Cecilia Rouse, chair of the Council of Economic Advisers, said at a Bloomberg conference that the extra payments are still needed. “There will come a day when we do not need these additional supports. There’s no question, these were designed to get us to the end of the pandemic. But we’re not there yet,” Rouse said.
The enhanced payments have become the subject of debate after the monthly employment report for April showed a much weaker than expected 266,000 jobs added, spurring some economists and governors to argue that the $300 weekly federal supplement to state jobless benefits was creating a powerful incentive for workers to stay out of the labor market. Other economists, at the White House and elsewhere, have said that other factors, including pandemic fears, a desire for higher wages and a need for childcare, may play a larger role.

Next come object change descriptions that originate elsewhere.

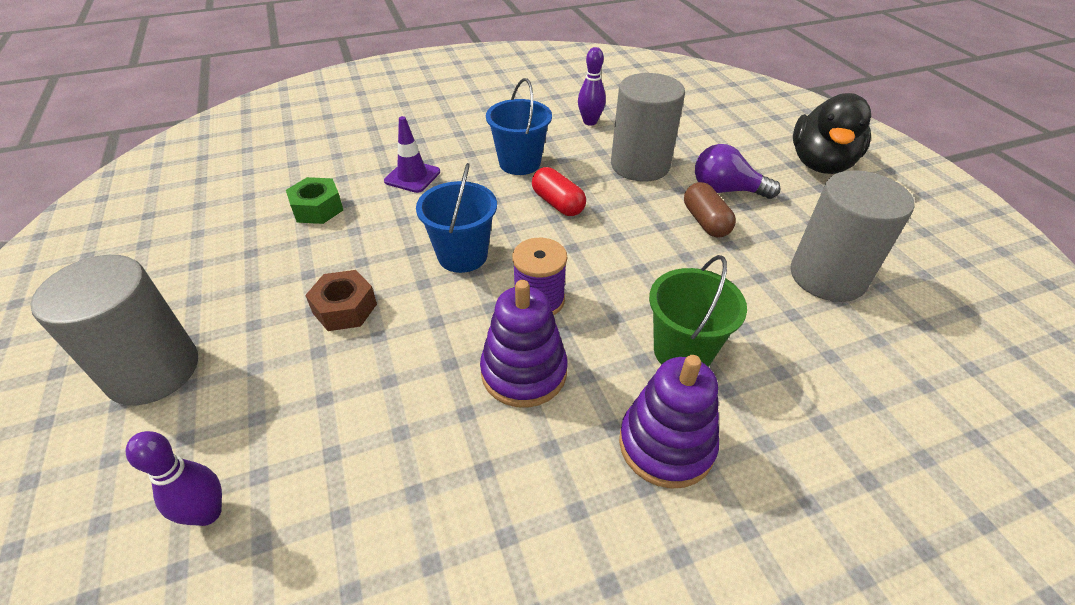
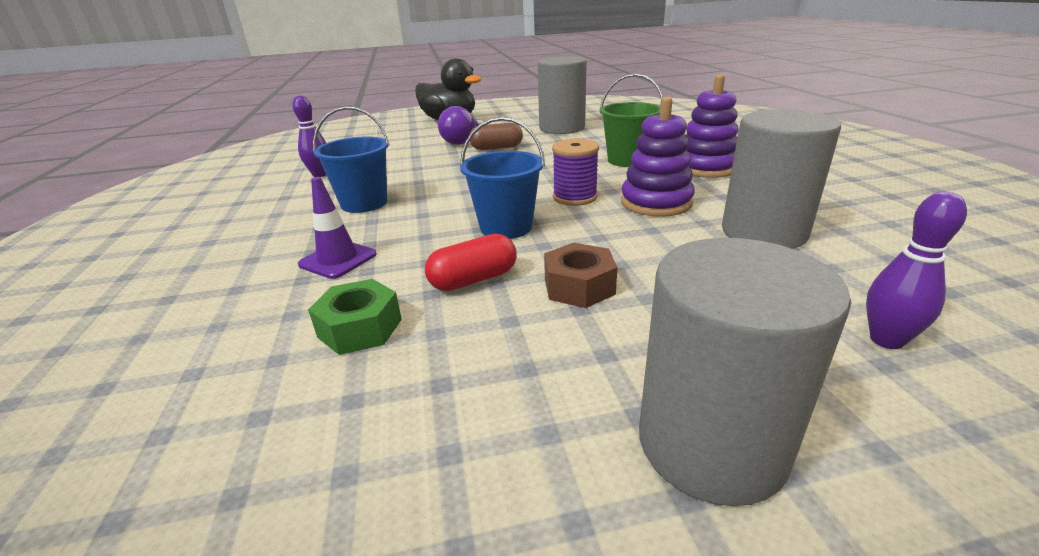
camera: 80 degrees left, 15 degrees down
(558, 203) = (445, 189): red capsule -> red capsule (473, 279)
(640, 165) = (410, 161): grey cylinder -> grey cylinder (763, 232)

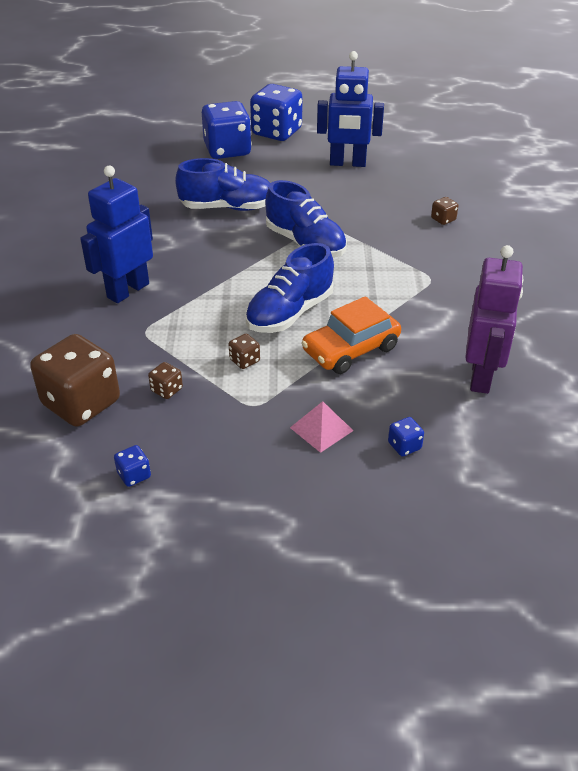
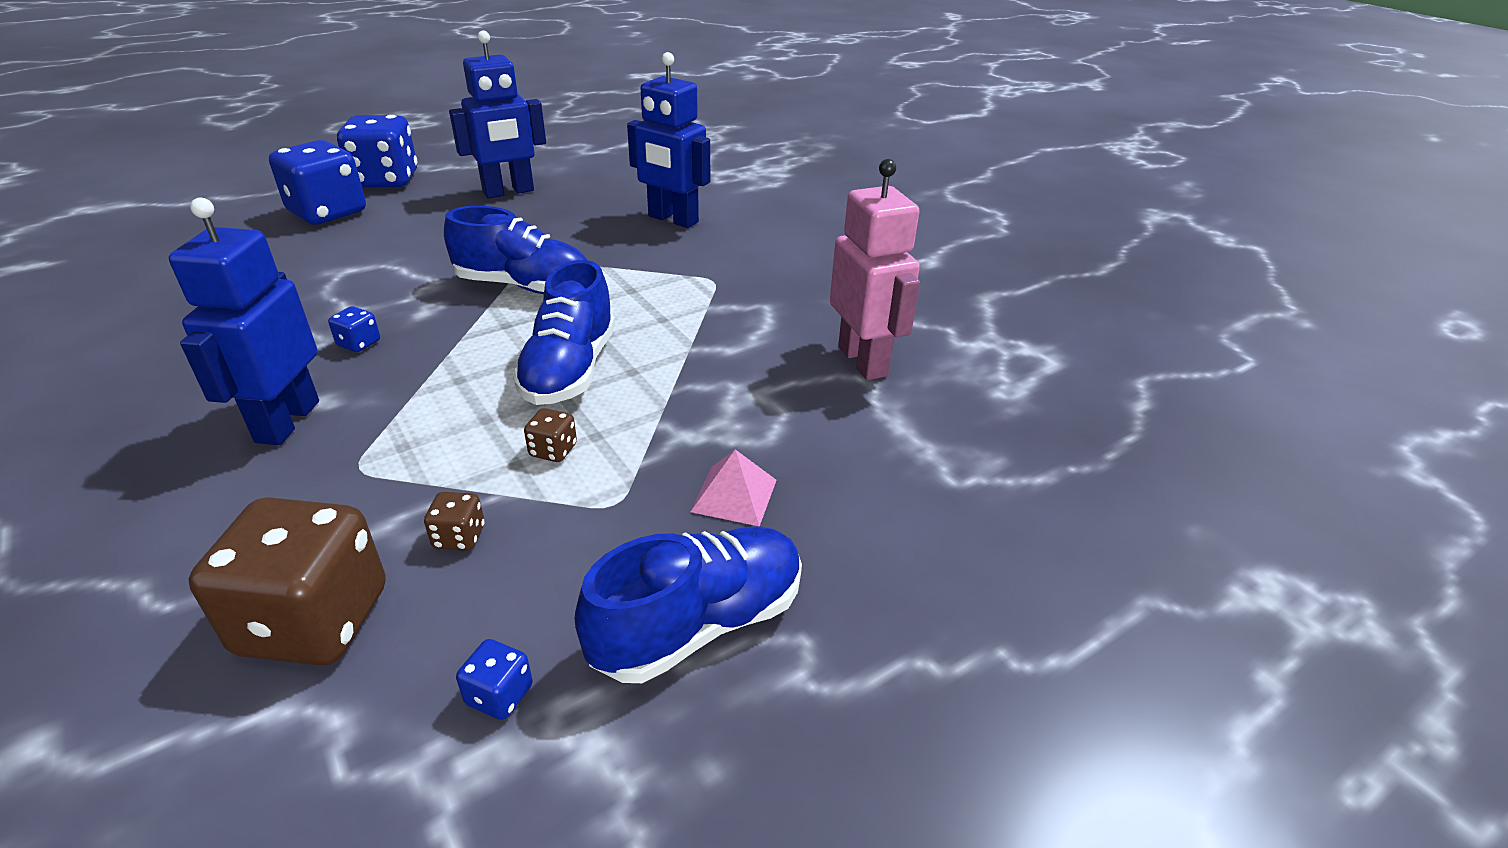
camera: 35 degrees left, 5 degrees down
(227, 207) = (378, 275): blue shoe -> blue shoe (698, 625)
(350, 349) = (687, 385): orange car -> none
(404, 446) = (853, 472): blue dice -> blue dice (359, 343)
(443, 219) = (672, 219): brown dice -> blue robot
(481, 376) = (863, 361): purple robot -> pink robot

Rouse reportedly also cited the timing of the monthly unemployment survey, arguing that more jobs were added as the pace of Covid vaccinations picked up later in April. “We will get back to a full recovery and by the end of the year we will be in really good shape,” she said.
What’s at stake: Texas, Indiana and Oklahoma on Monday became the latest states to say they would end the $300 federal benefit boost well ahead of its September expiration, joining nearly 20 other Republican-led states.
In total, jobless workers in at least 22 states are set to see their unemployment payments fall by $300 a week or get wiped out completely, The Washington Post says. Nearly 3.7 million out-of-work Americans will lose benefits in June or July, according to an analysis by The Century Foundation cited by CNN. These workers will lose out on nearly $22 billion in benefits. “The financial burden could fall hardest on about 2.7 million workers who are at risk of seeing their benefits eliminated entirely,” the Post says. “That includes Americans who have been out of work for so long that they have exhausted state allocations as well as those who are self-employed and participating in a program known as Pandemic Unemployment Assistance.”
Biden in a bind: The Biden administration may be opposed to cutting off the enhanced benefits, but there’s apparently not much it can do to prevent it.
The Washington Post’s Tony Romm and Eli Rosenberg report that Labor Department officials have concluded that the law does not offer them a way to keep the extra benefits flowing: “The Labor Department generally can’t force GOP leaders to pay the federal stimulus benefits under a national unemployment system that gives states broad latitude to implement their own systems … . Nor can federal agencies circumvent Republicans by administering unemployment checks on their own or through cooperating agencies in other states, according to those familiar with its thinking. Even if the Labor Department had the authority, the agency probably would face significant legal, logistical and technological hurdles in distributing the aid swiftly — a complex task involving a web of technology and personnel that has flummoxed many state agencies despite decades of experience.”
The bottom line: Federal officials reportedly believe that any reversal of the GOP state changes must come from Congress, which as of now appears unlikely to act.
And some reason for optimism: About 444,000 Americans filed first-time jobless claims last week, the Labor Department said Thursday. That’s the lowest number of new filings since March 14, 2020.